Here, D represents a set of pairs of the word appearing in the document data and a word appearing as the context of the word, α _{i, b} and β _{i, b} are Lagrange undetermined multipliers, and u _{i , b} , v _{j, b} are auxiliary parameters that are real vectors of dimension F, ρ is a constant, ζ represents a set of S types of real vectors of dimension F, and X _{i, j} Represents the number of times word j appears as context with respect to word i.

A natural based on semantic similarity between words based on the word vector using the word vector of each word learned by the word vector learning device according to claim 1 or 2 with respect to the input document. A natural language processing apparatus including a natural language processing unit that performs language processing.

A word vector in a word vector learning device that learns, for each word, a D-dimensional word vector related to the word and a D-dimensional context vector indicating that the word appears as a context of another word based on document data A learning method,
The learning unit divides each of the word vector and the context vector into B blocks having a dimension number F, and one word for a word pair in the document data and a set of S kinds of real vectors having the dimension number F. Based on the number of times the word vector and context vector appear as contexts of the other word, each block of the word vector and context vector is subject to any of the S types of real vectors. A word vector learning method comprising: estimating a word vector for each of the words and a real value vector of each block of the context vector so as to optimize an objective function representing the likelihood of each block.

The step of estimating by the learning unit includes:
Each block r _{i, b} of the word vector for each word _{i and} each block c of the context vector for each word j so that the updating unit optimizes the objective function represented by updating _{j, b} real vectors;
5. The word vector learning method according to claim 4, further comprising: a step of repeating the update by the update unit until a repetition determination unit satisfies a predetermined repetition end condition.
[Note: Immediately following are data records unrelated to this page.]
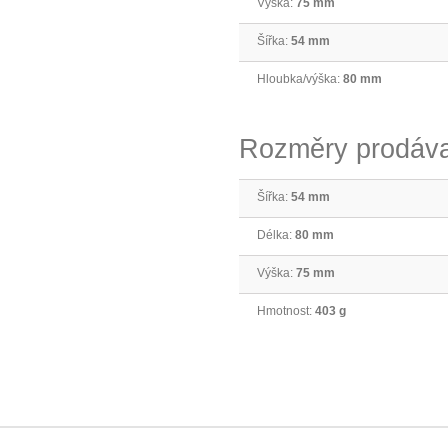
Výška:
75 mm
Šířka:
54 mm
Hloubka/výška:
80 mm
Rozměry prodáva
Šířka:
54 mm
Délka:
80 mm
Výška:
75 mm
Hmotnost:
403 g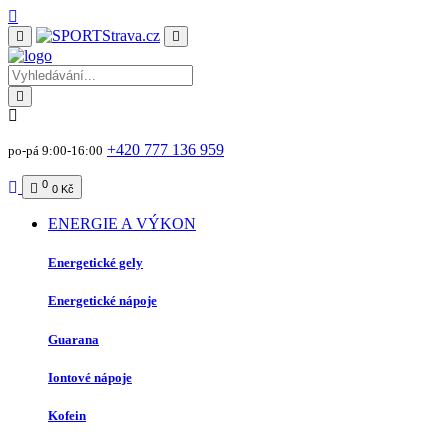
+420 777 136 959
po-pá 9:00-16:00
0
0 Kč
ENERGIE A VÝKON
Energetické gely
Energetické nápoje
Guarana
Iontové nápoje
Kofein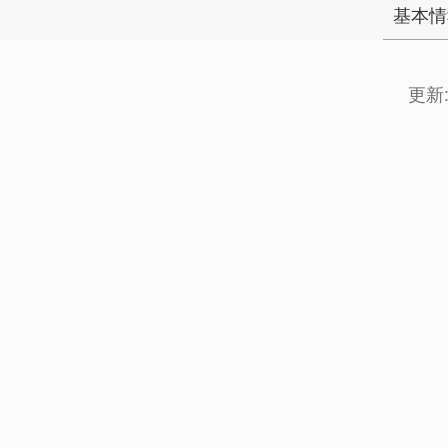
基本情
更新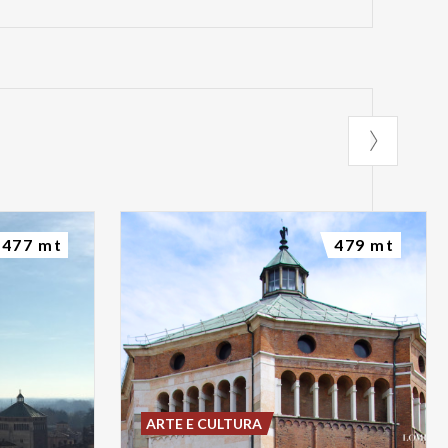
477 mt
479 mt
ARTE E CULTURA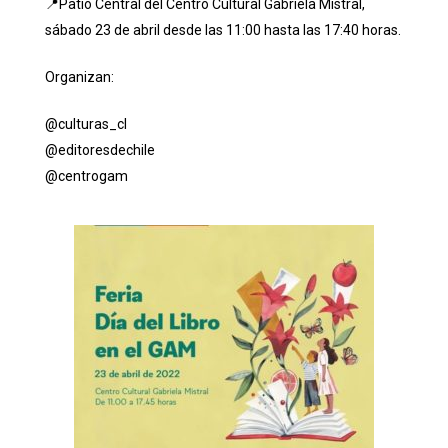
📍Patio Central del Centro Cultural Gabriela Mistral,
sábado 23 de abril desde las 11:00 hasta las 17:40 horas.
Organizan:
@culturas_cl
@editoresdechile
@centrogam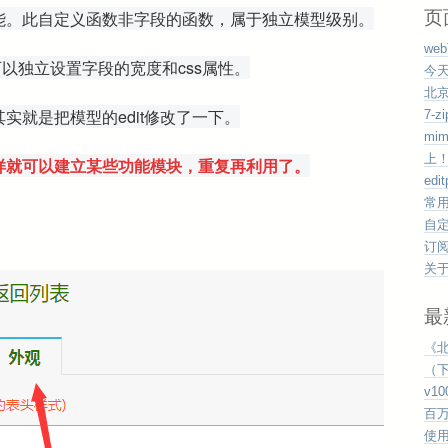
页
能。此自定义函数非字段的函数，属于独立模型级别。
we
可以独立设置字段的宽度和css属性。
今
北
实就是把模型的edit修改了一下。
7-
mi
上
样就可以建立某些功能模块，重复再利用了。
edi
常
自
订
关
最
《
（下
v1
百
使用v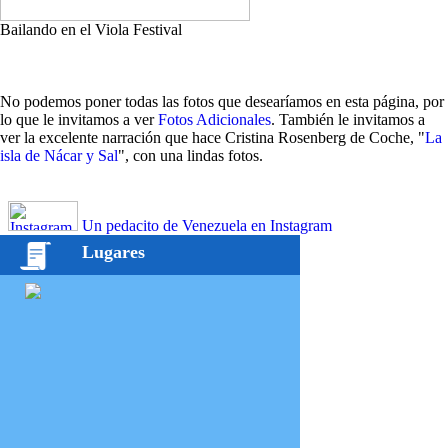
Bailando en el Viola Festival
No podemos poner todas las fotos que desearíamos en esta página, por
lo que le invitamos a ver
Fotos Adicionales
. También le invitamos a
ver la excelente narración que hace Cristina Rosenberg de Coche, "
La
isla de Nácar y Sal
", con una lindas fotos.
Un pedacito de Venezuela en Instagram
Lugares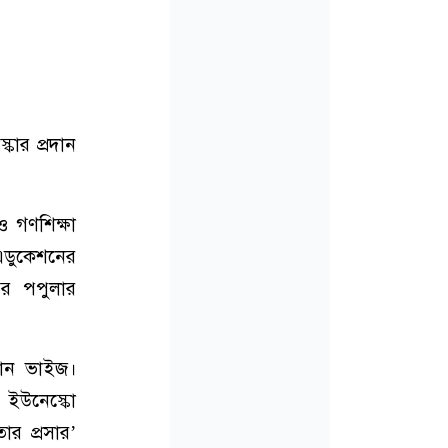
কার প্রদান
ও গণশিক্ষা
 এডুকেশনের
ফর পপুলার
ুসান ভাইজ।
া ইউনেস্কো
ার প্রসার’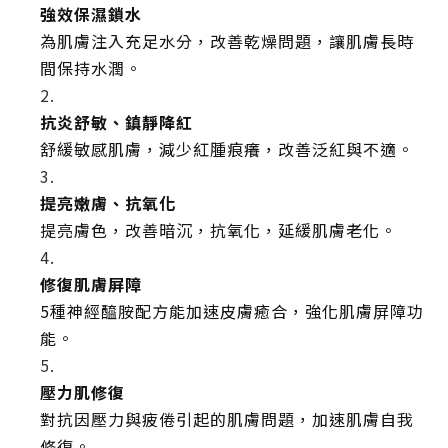
強效保濕鎖水
為肌膚注入充足水分，改善乾燥問題，讓肌膚長時
間保持水潤。
抗炎舒敏、鎮靜降紅
舒緩敏感肌膚，減少紅腫痕癢，改善泛紅與不適。
提亮嫩膚、抗氧化
提亮膚色，改善暗沉，抗氧化，延緩肌膚老化。
修復肌膚屏障
5種神經醯胺配方能加速皮膚癒合，強化肌膚屏障功
能。
壓力肌修復
對抗因壓力與疲倦引起的肌膚問題，加速肌膚自我
修復。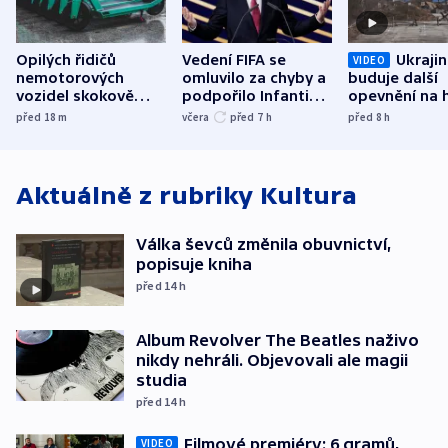
Opilých řidičů
Vedení FIFA se
Ukraji
VIDEO
nemotorových
omluvilo za chyby a
buduje další
vozidel skokově
podpořilo Infantina.
opevnění na h
přibylo, nejvíc ve
UEFA trvá na
s Běloruskem
před 18
m
včera
před 7
h
před 8
h
středních Čechách
bojkotu
Aktuálně z rubriky
Kultura
Válka ševců změnila obuvnictví,
popisuje kniha
před 14
h
Album Revolver The Beatles naživo
nikdy nehráli. Objevovali ale magii
studia
před 14
h
Filmové premiéry: 6 gramů,
VIDEO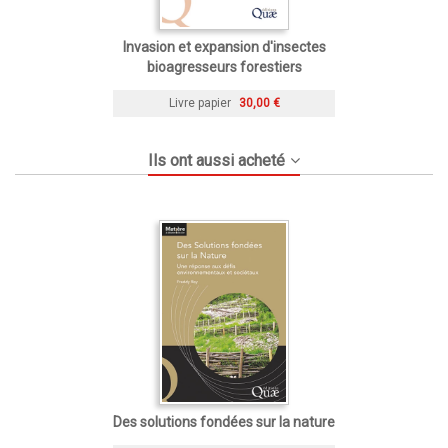
Invasion et expansion d'insectes
bioagresseurs forestiers
Livre papier
30,00 €
Ils ont aussi acheté
Des solutions fondées sur la nature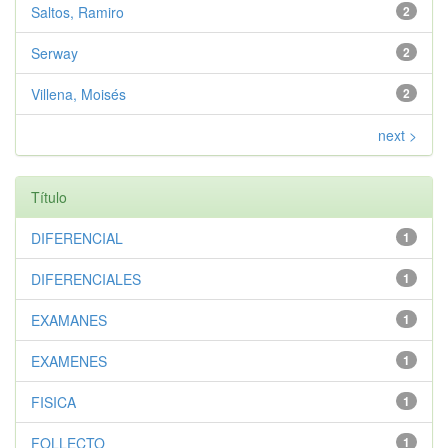
Saltos, Ramiro
2
Serway
2
Villena, Moisés
2
next >
Título
DIFERENCIAL
1
DIFERENCIALES
1
EXAMANES
1
EXAMENES
1
FISICA
1
FOLLECTO
1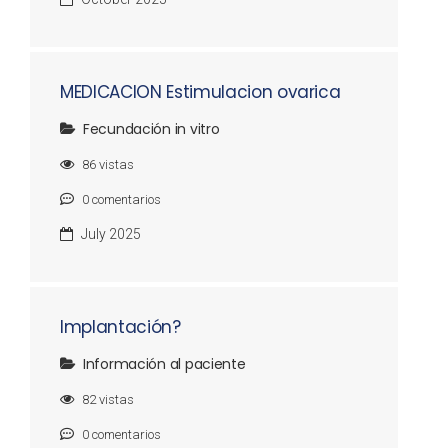
MEDICACION Estimulacion ovarica
Fecundación in vitro
86
vistas
0
comentarios
July 2025
Implantación?
Información al paciente
82
vistas
0
comentarios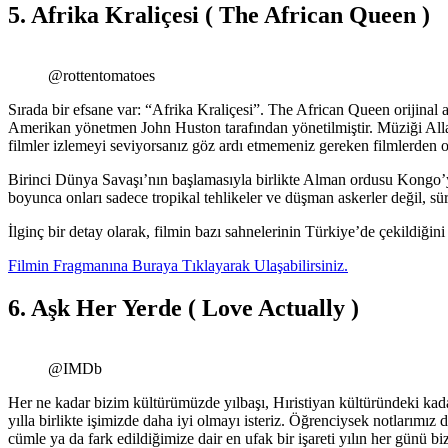
5. Afrika Kraliçesi ( The African Queen )
@rottentomatoes
Sırada bir efsane var: “Afrika Kraliçesi”. The African Queen orijinal 
Amerikan yönetmen John Huston tarafından yönetilmiştir. Müziği All
filmler izlemeyi seviyorsanız göz ardı etmemeniz gereken filmlerden 
Birinci Dünya Savaşı’nın başlamasıyla birlikte Alman ordusu Kongo’yu
boyunca onları sadece tropikal tehlikeler ve düşman askerler değil, sü
İlginç bir detay olarak, filmin bazı sahnelerinin Türkiye’de çekildiğini 
Filmin Fragmanına Buraya Tıklayarak Ulaşabilirsiniz.
6.
Aşk Her Yerde ( Love Actually )
@IMDb
Her ne kadar bizim kültürümüzde yılbaşı, Hıristiyan kültüründeki kad
yılla birlikte işimizde daha iyi olmayı isteriz. Öğrenciysek notlarımız
cümle ya da fark edildiğimize dair en ufak bir işareti yılın her günü 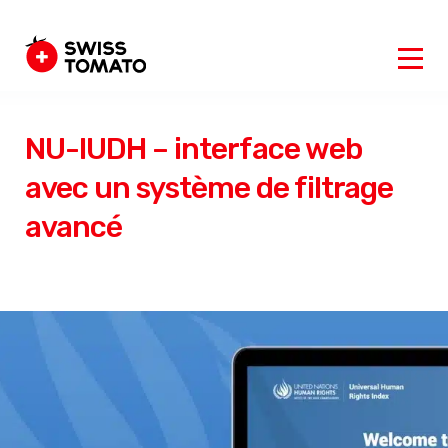
NU-IUDH – interface web
avec un système de filtrage
avancé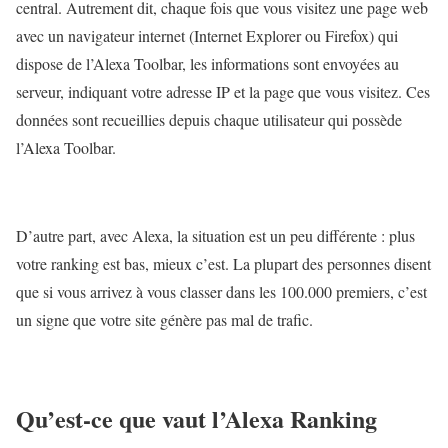
central. Autrement dit, chaque fois que vous visitez une page web
avec un navigateur internet (Internet Explorer ou Firefox) qui
dispose de l’Alexa Toolbar, les informations sont envoyées au
serveur, indiquant votre adresse IP et la page que vous visitez. Ces
données sont recueillies depuis chaque utilisateur qui possède
l’Alexa Toolbar.
D’autre part, avec Alexa, la situation est un peu différente : plus
votre ranking est bas, mieux c’est. La plupart des personnes disent
que si vous arrivez à vous classer dans les 100.000 premiers, c’est
un signe que votre site génère pas mal de trafic.
Qu’est-ce que vaut l’Alexa Ranking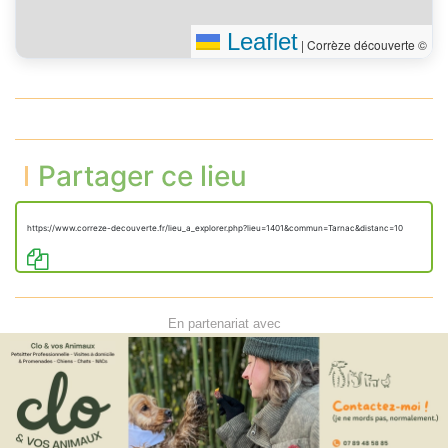
Leaflet
|
Corrèze découverte ©
Partager ce lieu
https://www.correze-decouverte.fr/lieu_a_explorer.php?lieu=1401&commun=Tarnac&distanc=10
En partenariat avec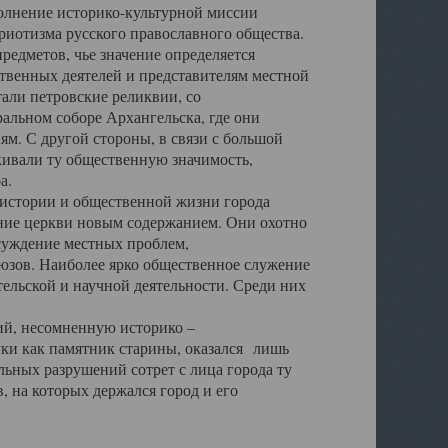
полнение историко-культурной миссии
триотизма русского православного общества.
редметов, чье значение определяется
твенных деятелей и представителям местной
тали петровские реликвии, со
альном соборе Архангельска, где они
м. С другой стороны, в связи с большой
кивали ту общественную значимость,
а.
тории и общественной жизни города
ение церкви новым содержанием. Они охотно
бсуждение местных проблем,
юзов. Наиболее ярко общественное служение
ельской и научной деятельности. Среди них
й, несомненную историко –
ауки как памятник старины, оказался лишь
ьных разрушений сотрет с лица города ту
 на которых держался город и его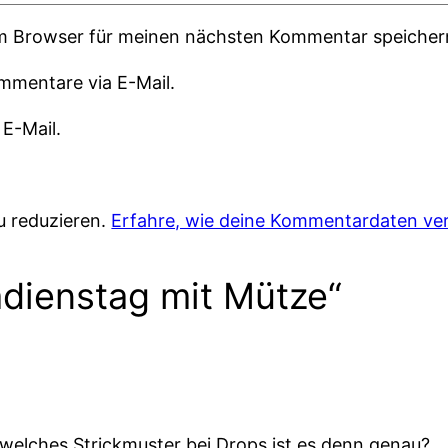
em Browser für meinen nächsten Kommentar speicher
mmentare via E-Mail.
 E-Mail.
u reduzieren.
Erfahre, wie deine Kommentardaten ver
dienstag mit Mütze“
t, welches Strickmuster bei Drops ist es denn genau?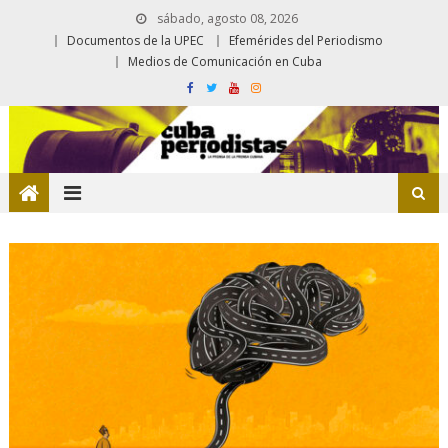
sábado, agosto 08, 2026
Documentos de la UPEC
Efemérides del Periodismo
Medios de Comunicación en Cuba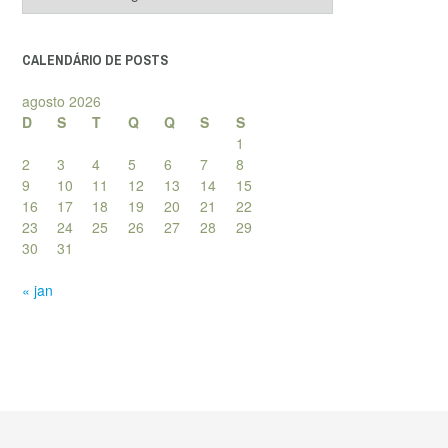
de
posts
CALENDÁRIO DE POSTS
agosto 2026
D
S
T
Q
Q
S
S
1
2
3
4
5
6
7
8
9
10
11
12
13
14
15
16
17
18
19
20
21
22
23
24
25
26
27
28
29
30
31
« jan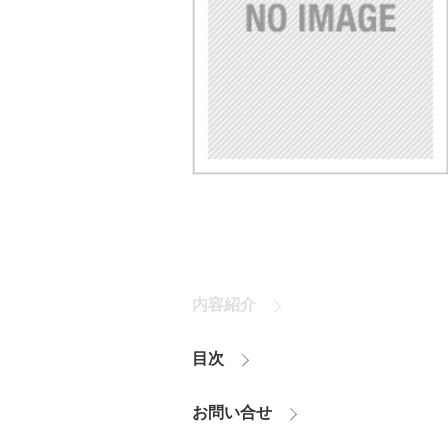
内容紹介
目次
お問い合せ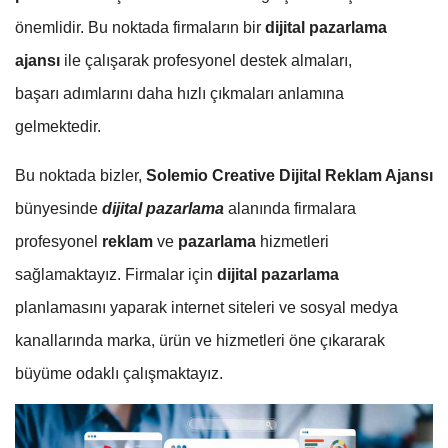
önemlidir. Bu noktada firmaların bir
dijital pazarlama
ajansı
ile çalışarak profesyonel destek almaları,
başarı adımlarını daha hızlı çıkmaları anlamına
gelmektedir.
Bu noktada bizler,
Solemio Creative Dijital Reklam Ajansı
bünyesinde
dijital pazarlama
alanında firmalara
profesyonel
reklam
ve
pazarlama
hizmetleri
sağlamaktayız. Firmalar için
dijital pazarlama
planlamasını yaparak internet siteleri ve sosyal medya
kanallarında marka, ürün ve hizmetleri öne çıkararak
büyüme odaklı çalışmaktayız.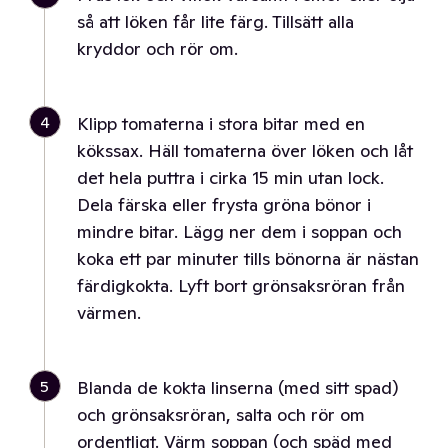
så att löken får lite färg. Tillsätt alla
kryddor och rör om.
4
Klipp tomaterna i stora bitar med en
kökssax. Häll tomaterna över löken och låt
det hela puttra i cirka 15 min utan lock.
Dela färska eller frysta gröna bönor i
mindre bitar. Lägg ner dem i soppan och
koka ett par minuter tills bönorna är nästan
färdigkokta. Lyft bort grönsaksröran från
värmen.
5
Blanda de kokta linserna (med sitt spad)
och grönsaksröran, salta och rör om
ordentligt. Värm soppan (och späd med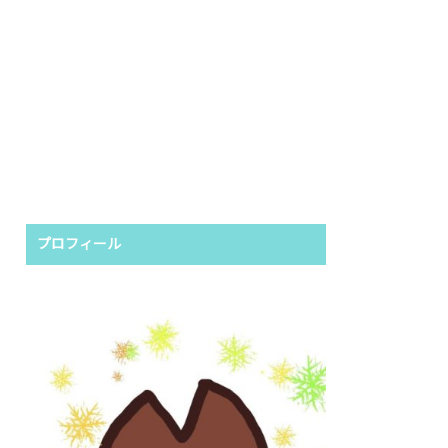
プロフィール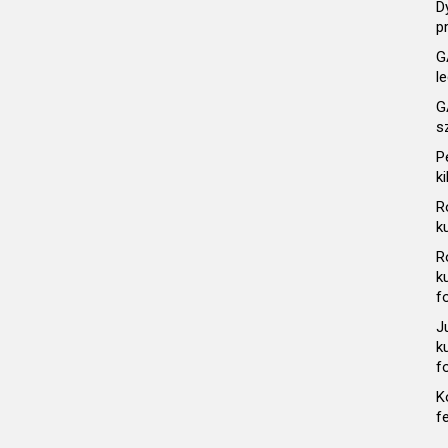
D
p
G
l
G
s
P
k
R
k
R
k
f
J
k
f
K
f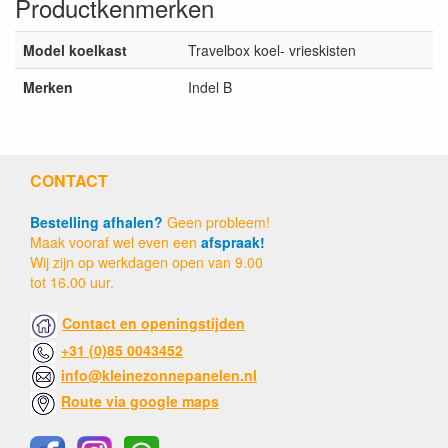
Productkenmerken
Model koelkast
Travelbox koel- vrieskisten
Merken
Indel B
CONTACT
Bestelling afhalen?
Geen probleem!
Maak vooraf wel even een
afspraak!
Wij zijn op werkdagen open van 9.00
tot 16.00 uur.
Contact en openingstijden
+31 (0)85 0043452
info@kleinezonnepanelen.nl
Route via google maps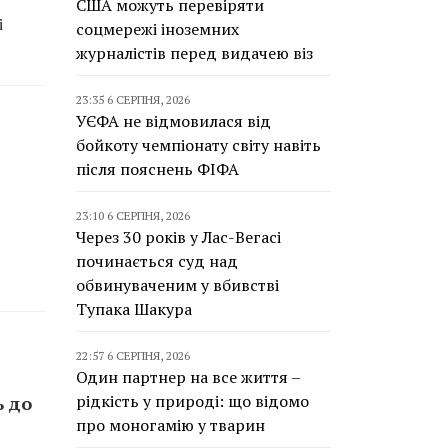
США можуть перевіряти
і
соцмережі іноземних
журналістів перед видачею віз
23:35 6 СЕРПНЯ, 2026
УЄФА не відмовилася від
бойкоту чемпіонату світу навіть
після пояснень ФІФА
23:10 6 СЕРПНЯ, 2026
Через 30 років у Лас-Вегасі
починається суд над
обвинуваченим у вбивстві
Тупака Шакура
22:57 6 СЕРПНЯ, 2026
Один партнер на все життя –
рідкість у природі: що відомо
ь до
про моногамію у тварин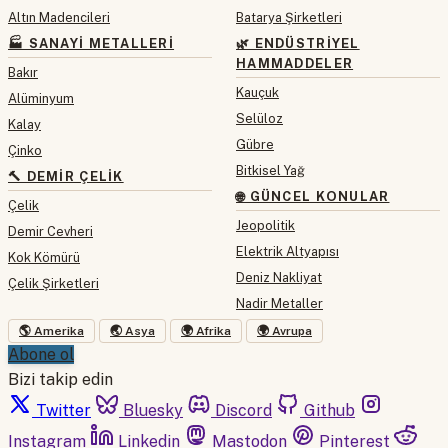
Altın Madencileri
Batarya Şirketleri
🏭 SANAYI METALLERI
🌿 ENDÜSTRIYEL
HAMMADDELER
Bakır
Kauçuk
Alüminyum
Selüloz
Kalay
Gübre
Çinko
Bitkisel Yağ
🔨 DEMIR ÇELIK
🌐 GÜNCEL KONULAR
Çelik
Jeopolitik
Demir Cevheri
Elektrik Altyapısı
Kok Kömürü
Deniz Nakliyat
Çelik Şirketleri
Nadir Metaller
🌎 Amerika
🌏 Asya
🌍 Afrika
🌍 Avrupa
Abone ol
Bizi takip edin
Twitter
Bluesky
Discord
Github
Instagram
Linkedin
Mastodon
Pinterest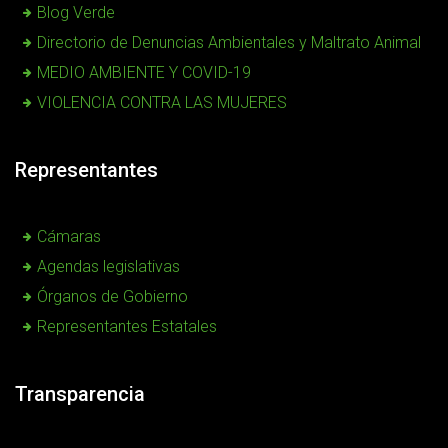
Blog Verde
Directorio de Denuncias Ambientales y Maltrato Animal
MEDIO AMBIENTE Y COVID-19
VIOLENCIA CONTRA LAS MUJERES
Representantes
Cámaras
Agendas legislativas
Órganos de Gobierno
Representantes Estatales
Transparencia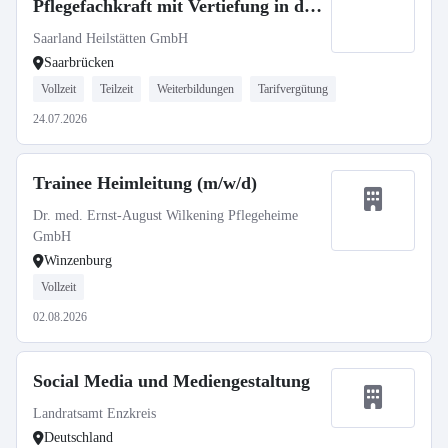
Pflegefachkraft mit Vertiefung in der
Pädiatrie (m/w/d)
Saarland Heilstätten GmbH
Saarbrücken
Vollzeit
Teilzeit
Weiterbildungen
Tarifvergütung
24.07.2026
Trainee Heimleitung (m/w/d)
Dr. med. Ernst-August Wilkening Pflegeheime
GmbH
Winzenburg
Vollzeit
02.08.2026
Social Media und Mediengestaltung
Landratsamt Enzkreis
Deutschland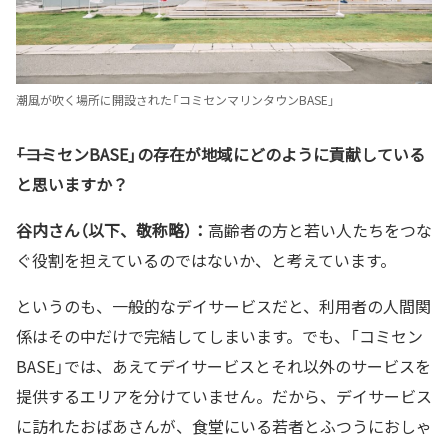
潮風が吹く場所に開設された「コミセンマリンタウンBASE」
――「コミセンBASE」の存在が地域にどのように貢献している
と思いますか？
谷内さん（以下、敬称略）：
高齢者の方と若い人たちをつな
ぐ役割を担えているのではないか、と考えています。
というのも、一般的なデイサービスだと、利用者の人間関
係はその中だけで完結してしまいます。でも、「コミセン
BASE」では、あえてデイサービスとそれ以外のサービスを
提供するエリアを分けていません。だから、デイサービス
に訪れたおばあさんが、食堂にいる若者とふつうにおしゃ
Here, D represents a set of pairs of the word appearing in the document data and a word appearing as the context of the word, α _{i, b} and β _{i, b} are Lagrange undetermined multipliers, and u _{i , b} , v _{j, b} are auxiliary parameters that are real vectors of dimension F, ρ is a constant, ζ represents a set of S types of real vectors of dimension F, and X _{i, j} Represents the number of times word j appears as context with respect to word i.

The natural language processing unit uses the word vector of each word learned by the word vector learning device according to claim 4 or 5 for the inputted input document, and makes semantics between words based on the word vector. A natural language processing method including a step of performing natural language processing based on a similar degree of similarity.

The computer program to function as each unit constituting the word vectors learning equipment according to claim 1 or claim 2.

The program for functioning a computer as each part which comprises the natural language processing apparatus of Claim 3.